Берсерк Ч XI Пред объятиями Смерти

Вскоре  в очаге уже трещали поленья, наполняя промерзшие деревянные стены теплом и жизнью. На дне фляги оставался настоянный на травах отвар, а в заплечной корзине завалялось немного вяленой зайчатины. Есть впрочем особо не хотелось. А вот спать – да. Страсть как. Аж веки непослушно слипались. Да и волк уже улегся рядом, всем своим видом давая понять, что за ночь жизнь из  девушки не уйдет и расколдовывание ее можно отложить на завтра.
Что вообще с ней делать, как расколдовывать, заколдована ли она вообще, или может так вот прям крепко спит, кто вообще ее сюда приволок и почему зверь привел его именно в затерянную в чужом для него лесу землянку? Все эти вопросы бродили где-то на краю сознания. Без ответа, который уж если он найдет, то не сегодня.  Дверь запирать не стал. Волк учует издали чужого.
Он улегся подле зверя, положив рядом с собой меч и нагло стянув с девушки медвежью  шкуру – ей, никак не отреагировавшей на подобный произвол, в натопленной землянке медвежья шкура  уже и не нужна была вовсе – и бросив ее на не успевший прогреться земляной пол,  в который раз протяжно зевнул, пробормотал что-то вроде: мол, завтра думать будем как расколдовывать.
Как провалился в сон – и не заметил, уткнувшись, по детской еще привычке, в белый мохнатый волчий бок. 
…Кто-то с силой теребил его за плечо. На миг он увидел корчмаря и обрадовался его возвращению. В ту же секунду радость сменилась тревогой: из-за него корчмарь снова не дошел до переправы и по-прежнему – на этом берегу реки, а значит – опасность рядом.
Он открыл глаза и вместо корчмаря увидел едва тлеющие угли. Странно. Костер не мог погаснуть так быстро, даже за ночь. А тут – тут едва заметные гаснущие красные переливы на почти остывших и толком не прогоревших поленьях. Словно пульсация умирающего сердца. И еще он явственно ощутил присутствие Смерти. Поднял голову. И первое, что предстало его взору: занесенная с каменным ножом морщинистая высохшая желтая рука, напоминавшая обтянутую кожей кость,  в белой, закатанной до локтя, рубахе. Старуха. Да, именно старуха стояла к нему спиной. Ее голова была покрыта черным капюшоном, представлявшим собой черный, спускавшийся до самых пят меховой плащ.
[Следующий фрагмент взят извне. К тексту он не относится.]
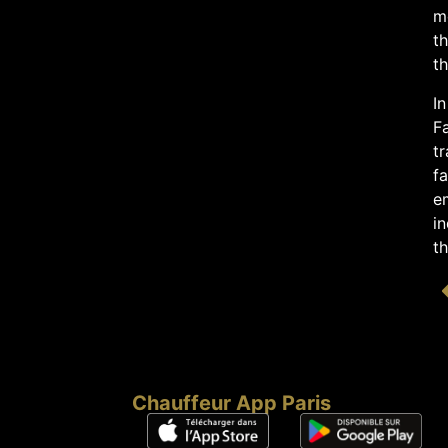
mo
th
th
In
F
tr
fa
e
in
t
Chauffeur App Paris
В следующий миг нож должен был опуститься на сердце девушки. Но в ту же секунду он оказался рядом. Как? Да вот успел и все.  Запоздало только нагнала мысль о безмятежно спящем волке. Такое случилось впервые: чтоб белый волк да не учуял опасность и даже не услышал шагов. Не учуял и не услышал. Он успел бросить взгляд на дверь. Закрыта и даже следов от снега на земляном полу не было. Как вошла-то?
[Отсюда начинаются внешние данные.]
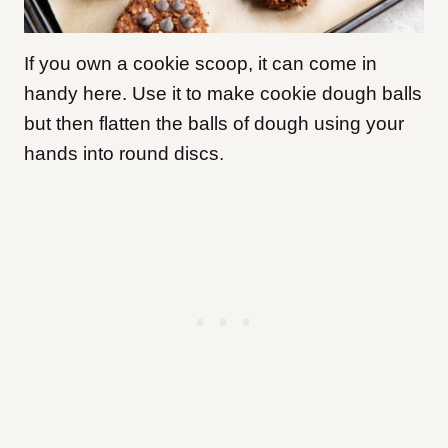
If you own a cookie scoop, it can come in
handy here. Use it to make cookie dough balls
but then flatten the balls of dough using your
hands into round discs.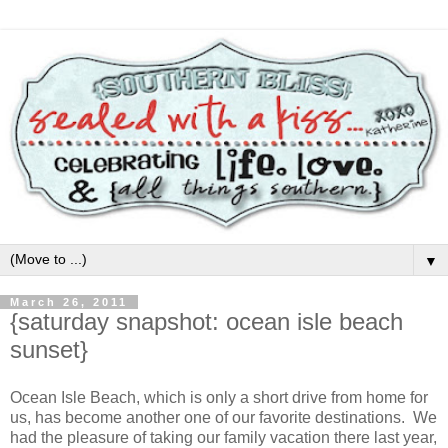
▼
March 26, 2011
{saturday snapshot: ocean isle beach
sunset}
Ocean Isle Beach, which is only a short drive from home for
us, has become another one of our favorite destinations. We
had the pleasure of taking our family vacation there last year,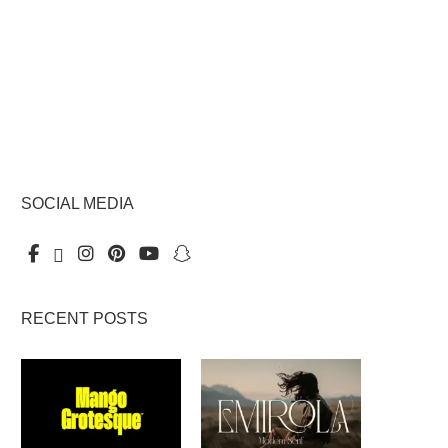
SOCIAL MEDIA
RECENT POSTS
Но думать об этом было некогда, он схватил ее за руку, когда острие ножа уже коснулось  шерстяного зеленого плаща, оставив на нем порез.  Девушка не шевелилась, оставаясь в объятиях крепкого сна. Рука старухи оказалась неожиданно сильной. Ведьма не стала освобождать схваченное запястье, но резко рванув локоть вверх, ударила берсерка точно в нос. Из глаз полетели искры, а сознание помутнело.  В ту же секунду он согнулся в три погибели от прилетевшего удара коленом в пах. Старушка оказалась не погодам резвая.
Следующий удар и тоже локтем пришелся в спину. Он рухнул на землю, зубами цепляясь за уползающее от него сознание, глянув на сиротливо валявшийся на медвежьей шкуре меч – не дотянуться, и провалился во тьму. Кромешную. И последнее, что увидел, нож – не жертвенный каменный, занесенный над девушкой, нет – обыкновенный. Такие были у напавших на деревню воинов с моря: поворотные и с двумя клинками. Как разглядеть-то только успел.  И еще промелькнула мысль: лица старухи он таки и не увидел.
Из разбитого носа сочилась кровь, а Смерть  распахнула ему свои объятия.